**Extracted records**
■ ■ ■ ■ ■ ■ ■

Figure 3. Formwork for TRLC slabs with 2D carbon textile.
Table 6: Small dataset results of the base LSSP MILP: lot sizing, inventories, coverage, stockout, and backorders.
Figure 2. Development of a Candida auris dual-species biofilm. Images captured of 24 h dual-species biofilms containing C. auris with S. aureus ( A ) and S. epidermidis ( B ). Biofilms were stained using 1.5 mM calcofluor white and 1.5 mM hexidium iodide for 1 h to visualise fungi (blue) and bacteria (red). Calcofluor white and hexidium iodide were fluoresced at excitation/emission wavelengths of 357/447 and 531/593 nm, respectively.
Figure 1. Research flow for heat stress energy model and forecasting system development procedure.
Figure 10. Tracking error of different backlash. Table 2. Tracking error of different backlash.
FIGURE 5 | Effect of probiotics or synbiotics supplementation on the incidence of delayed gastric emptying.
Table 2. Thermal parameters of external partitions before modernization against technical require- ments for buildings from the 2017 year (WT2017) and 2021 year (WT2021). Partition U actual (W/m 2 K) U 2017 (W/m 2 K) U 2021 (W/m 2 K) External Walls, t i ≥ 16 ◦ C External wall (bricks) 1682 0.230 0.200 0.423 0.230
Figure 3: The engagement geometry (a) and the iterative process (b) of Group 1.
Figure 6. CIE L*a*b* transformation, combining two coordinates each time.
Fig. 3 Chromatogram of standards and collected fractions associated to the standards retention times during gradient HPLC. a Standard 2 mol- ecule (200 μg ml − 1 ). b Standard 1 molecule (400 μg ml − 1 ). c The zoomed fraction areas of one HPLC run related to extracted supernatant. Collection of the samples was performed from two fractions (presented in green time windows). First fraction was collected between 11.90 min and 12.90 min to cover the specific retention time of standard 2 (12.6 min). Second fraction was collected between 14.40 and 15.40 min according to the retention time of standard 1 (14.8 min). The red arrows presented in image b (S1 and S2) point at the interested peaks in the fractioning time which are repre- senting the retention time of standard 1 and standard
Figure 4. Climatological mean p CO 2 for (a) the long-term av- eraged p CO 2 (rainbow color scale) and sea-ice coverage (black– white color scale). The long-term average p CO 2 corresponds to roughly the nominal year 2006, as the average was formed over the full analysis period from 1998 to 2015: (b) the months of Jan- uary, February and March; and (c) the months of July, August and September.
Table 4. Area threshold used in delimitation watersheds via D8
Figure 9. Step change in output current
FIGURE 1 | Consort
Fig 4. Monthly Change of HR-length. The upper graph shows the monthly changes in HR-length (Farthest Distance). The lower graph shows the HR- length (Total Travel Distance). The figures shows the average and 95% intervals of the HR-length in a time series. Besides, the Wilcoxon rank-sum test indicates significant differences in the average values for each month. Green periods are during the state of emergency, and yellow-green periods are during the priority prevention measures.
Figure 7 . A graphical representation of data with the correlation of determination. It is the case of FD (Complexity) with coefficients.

■ ■ ■ ■ ■ ■ ■

**Work task**
What is needed is a word-for-word copy of the records.

**Solution to this task**
Figure 3. Formwork for TRLC slabs with 2D carbon textile.
Table 6: Small dataset results of the base LSSP MILP: lot sizing, inventories, coverage, stockout, and backorders.
Figure 2. Development of a Candida auris dual-species biofilm. Images captured of 24 h dual-species biofilms containing C. auris with S. aureus ( A ) and S. epidermidis ( B ). Biofilms were stained using 1.5 mM calcofluor white and 1.5 mM hexidium iodide for 1 h to visualise fungi (blue) and bacteria (red). Calcofluor white and hexidium iodide were fluoresced at excitation/emission wavelengths of 357/447 and 531/593 nm, respectively.
Figure 1. Research flow for heat stress energy model and forecasting system development procedure.
Figure 10. Tracking error of different backlash. Table 2. Tracking error of different backlash.
FIGURE 5 | Effect of probiotics or synbiotics supplementation on the incidence of delayed gastric emptying.
Table 2. Thermal parameters of external partitions before modernization against technical require- ments for buildings from the 2017 year (WT2017) and 2021 year (WT2021). Partition U actual (W/m 2 K) U 2017 (W/m 2 K) U 2021 (W/m 2 K) External Walls, t i ≥ 16 ◦ C External wall (bricks) 1682 0.230 0.200 0.423 0.230
Figure 3: The engagement geometry (a) and the iterative process (b) of Group 1.
Figure 6. CIE L*a*b* transformation, combining two coordinates each time.
Fig. 3 Chromatogram of standards and collected fractions associated to the standards retention times during gradient HPLC. a Standard 2 mol- ecule (200 μg ml − 1 ). b Standard 1 molecule (400 μg ml − 1 ). c The zoomed fraction areas of one HPLC run related to extracted supernatant. Collection of the samples was performed from two fractions (presented in green time windows). First fraction was collected between 11.90 min and 12.90 min to cover the specific retention time of standard 2 (12.6 min). Second fraction was collected between 14.40 and 15.40 min according to the retention time of standard 1 (14.8 min). The red arrows presented in image b (S1 and S2) point at the interested peaks in the fractioning time which are repre- senting the retention time of standard 1 and standard
Figure 4. Climatological mean p CO 2 for (a) the long-term av- eraged p CO 2 (rainbow color scale) and sea-ice coverage (black– white color scale). The long-term average p CO 2 corresponds to roughly the nominal year 2006, as the average was formed over the full analysis period from 1998 to 2015: (b) the months of Jan- uary, February and March; and (c) the months of July, August and September.
Table 4. Area threshold used in delimitation watersheds via D8
Figure 9. Step change in output current
FIGURE 1 | Consort
Fig 4. Monthly Change of HR-length. The upper graph shows the monthly changes in HR-length (Farthest Distance). The lower graph shows the HR- length (Total Travel Distance). The figures shows the average and 95% intervals of the HR-length in a time series. Besides, the Wilcoxon rank-sum test indicates significant differences in the average values for each month. Green periods are during the state of emergency, and yellow-green periods are during the priority prevention measures.
Figure 7 . A graphical representation of data with the correlation of determination. It is the case of FD (Complexity) with coefficients.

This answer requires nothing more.